Task item » In the entries below, find the line with "137 202 10.75" and the line with "81 98 15.98". Print those two and everything between them exactly, and nothing else.

Start of Block

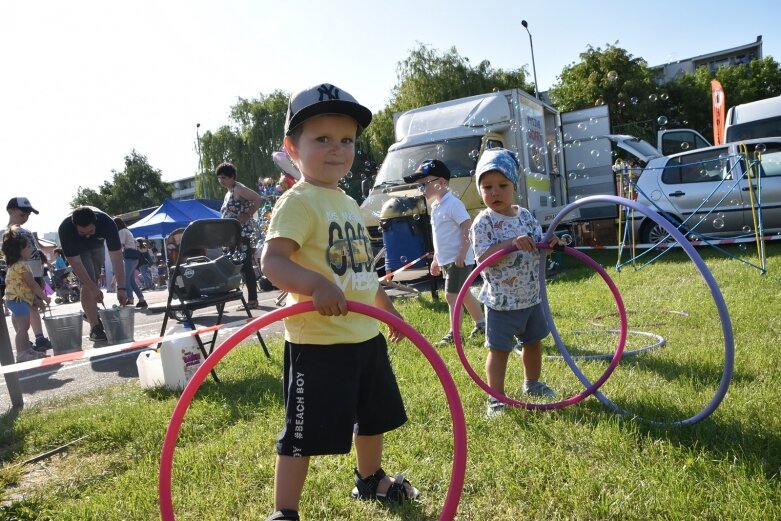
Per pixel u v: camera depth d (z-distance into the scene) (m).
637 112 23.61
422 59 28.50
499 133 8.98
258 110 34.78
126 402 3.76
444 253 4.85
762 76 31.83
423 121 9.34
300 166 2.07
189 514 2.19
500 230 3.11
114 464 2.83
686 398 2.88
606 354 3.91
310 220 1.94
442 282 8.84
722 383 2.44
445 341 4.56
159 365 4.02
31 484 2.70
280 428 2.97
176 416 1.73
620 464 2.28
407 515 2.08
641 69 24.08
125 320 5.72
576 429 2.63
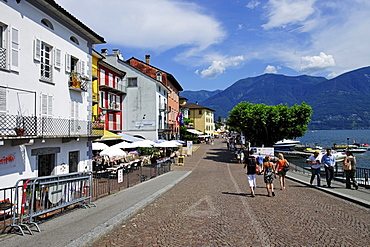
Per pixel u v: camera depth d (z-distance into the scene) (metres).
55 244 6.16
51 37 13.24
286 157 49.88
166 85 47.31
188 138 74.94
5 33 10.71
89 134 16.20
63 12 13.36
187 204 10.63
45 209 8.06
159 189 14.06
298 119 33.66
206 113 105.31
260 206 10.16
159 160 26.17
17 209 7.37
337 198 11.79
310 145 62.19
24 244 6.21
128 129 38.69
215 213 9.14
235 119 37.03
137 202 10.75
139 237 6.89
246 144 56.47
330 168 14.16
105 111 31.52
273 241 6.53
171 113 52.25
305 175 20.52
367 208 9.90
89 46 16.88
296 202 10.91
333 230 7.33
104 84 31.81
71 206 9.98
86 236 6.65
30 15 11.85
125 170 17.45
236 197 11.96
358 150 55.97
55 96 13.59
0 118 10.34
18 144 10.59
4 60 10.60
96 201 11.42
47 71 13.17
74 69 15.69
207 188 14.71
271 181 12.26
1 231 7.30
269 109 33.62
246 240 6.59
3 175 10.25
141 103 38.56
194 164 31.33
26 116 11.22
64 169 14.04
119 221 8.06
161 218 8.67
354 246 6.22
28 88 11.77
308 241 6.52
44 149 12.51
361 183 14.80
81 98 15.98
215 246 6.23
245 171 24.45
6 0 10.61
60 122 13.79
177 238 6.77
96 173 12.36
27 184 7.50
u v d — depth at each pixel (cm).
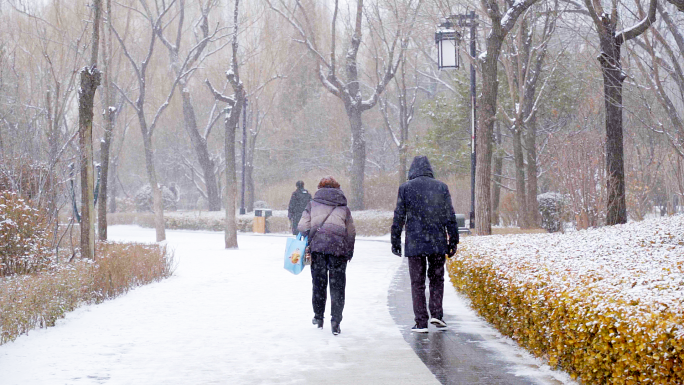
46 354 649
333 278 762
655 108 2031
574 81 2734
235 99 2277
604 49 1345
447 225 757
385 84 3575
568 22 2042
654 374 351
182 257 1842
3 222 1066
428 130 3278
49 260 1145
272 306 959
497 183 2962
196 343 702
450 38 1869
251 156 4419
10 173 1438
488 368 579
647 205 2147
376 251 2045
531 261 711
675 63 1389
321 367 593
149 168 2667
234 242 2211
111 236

End of Block

Your solution »
137 202 10.75
139 237 6.89
246 144 56.47
330 168 14.16
105 111 31.52
273 241 6.53
171 113 52.25
305 175 20.52
367 208 9.90
89 46 16.88
296 202 10.91
333 230 7.33
104 84 31.81
71 206 9.98
86 236 6.65
30 15 11.85
125 170 17.45
236 197 11.96
358 150 55.97
55 96 13.59
0 118 10.34
18 144 10.59
4 60 10.60
96 201 11.42
47 71 13.17
74 69 15.69
207 188 14.71
271 181 12.26
1 231 7.30
269 109 33.62
246 240 6.59
3 175 10.25
141 103 38.56
194 164 31.33
26 116 11.22
64 169 14.04
119 221 8.06
161 218 8.67
354 246 6.22
28 88 11.77
308 241 6.52
44 149 12.51
361 183 14.80
81 98 15.98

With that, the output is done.